Friday, March 02, 2007

House Rules: Greater Debate, More Openness and Transparency

After weeks of discussions with Democrats and Republicans, as well as various advocacy groups pushing reforms, House Speaker Joe Hackney on Wednesday announced the rules that the House will abide by during the next two years. The Speaker said the new rules will "ensure greater debate, openness, and transparency in the way we do business in the House of Representatives. The rules that will govern the House during the next two years will allow us to accomplish our legislative goals regarding education, health care, our economy, and other important issues, while also strengthening the trust and confidence of the people of North Carolina, which must be our top priority each and every day."

The 2007-08 House permanent rules, House Resolution 423, will address the following issues:

· No special provisions will be added to the budget bill unless they pertain to appropriations or the raising or reducing of revenue. The House abided by this rule during last year's session, but it will now be a permanent part of the House rules.

· No same day consideration of legislation without the approval of the House, which will allow ample time for the study of legislation before a vote.

· No "floaters" or members who serve on all committees. The position of a "floater" was first included in the House rules in 1995.

· Required consultation with the Minority Leader regarding committee assignments.
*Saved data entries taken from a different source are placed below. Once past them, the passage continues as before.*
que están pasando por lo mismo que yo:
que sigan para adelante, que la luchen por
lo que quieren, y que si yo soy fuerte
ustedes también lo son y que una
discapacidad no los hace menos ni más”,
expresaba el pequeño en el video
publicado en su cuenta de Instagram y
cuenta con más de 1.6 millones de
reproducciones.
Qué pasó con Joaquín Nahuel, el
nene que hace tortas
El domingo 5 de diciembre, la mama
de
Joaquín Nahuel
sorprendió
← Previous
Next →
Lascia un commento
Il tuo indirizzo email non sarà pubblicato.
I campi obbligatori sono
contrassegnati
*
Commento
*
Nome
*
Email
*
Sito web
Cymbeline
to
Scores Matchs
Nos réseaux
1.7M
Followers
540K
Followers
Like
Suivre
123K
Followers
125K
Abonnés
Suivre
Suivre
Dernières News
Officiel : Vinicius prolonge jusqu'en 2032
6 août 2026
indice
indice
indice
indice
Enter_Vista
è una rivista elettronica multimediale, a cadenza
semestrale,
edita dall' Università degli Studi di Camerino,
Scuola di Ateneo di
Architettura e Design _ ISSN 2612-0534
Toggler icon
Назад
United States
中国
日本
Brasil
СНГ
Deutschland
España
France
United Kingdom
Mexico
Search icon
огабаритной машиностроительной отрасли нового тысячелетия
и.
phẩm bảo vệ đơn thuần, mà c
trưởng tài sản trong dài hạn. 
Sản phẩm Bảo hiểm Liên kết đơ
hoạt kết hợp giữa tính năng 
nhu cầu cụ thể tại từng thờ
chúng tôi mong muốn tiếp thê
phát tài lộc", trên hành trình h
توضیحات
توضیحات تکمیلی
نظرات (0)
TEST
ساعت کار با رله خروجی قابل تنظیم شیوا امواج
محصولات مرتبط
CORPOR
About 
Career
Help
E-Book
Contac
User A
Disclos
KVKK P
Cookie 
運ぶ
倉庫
Speaker Hackney collected and considered the committee preferences of all House members and consulted with Minority Leader Stam during the opening weeks of session prior to announcing committee assignments.

· March 30th deadline for adding new members to permanent committees and subcommittees, except in cases of vacancies.

· No "blank bills." All legislation introduced in the House must contain substantive provisions. The Senate rules allow each Senator to introduce three so-called blank bills per session.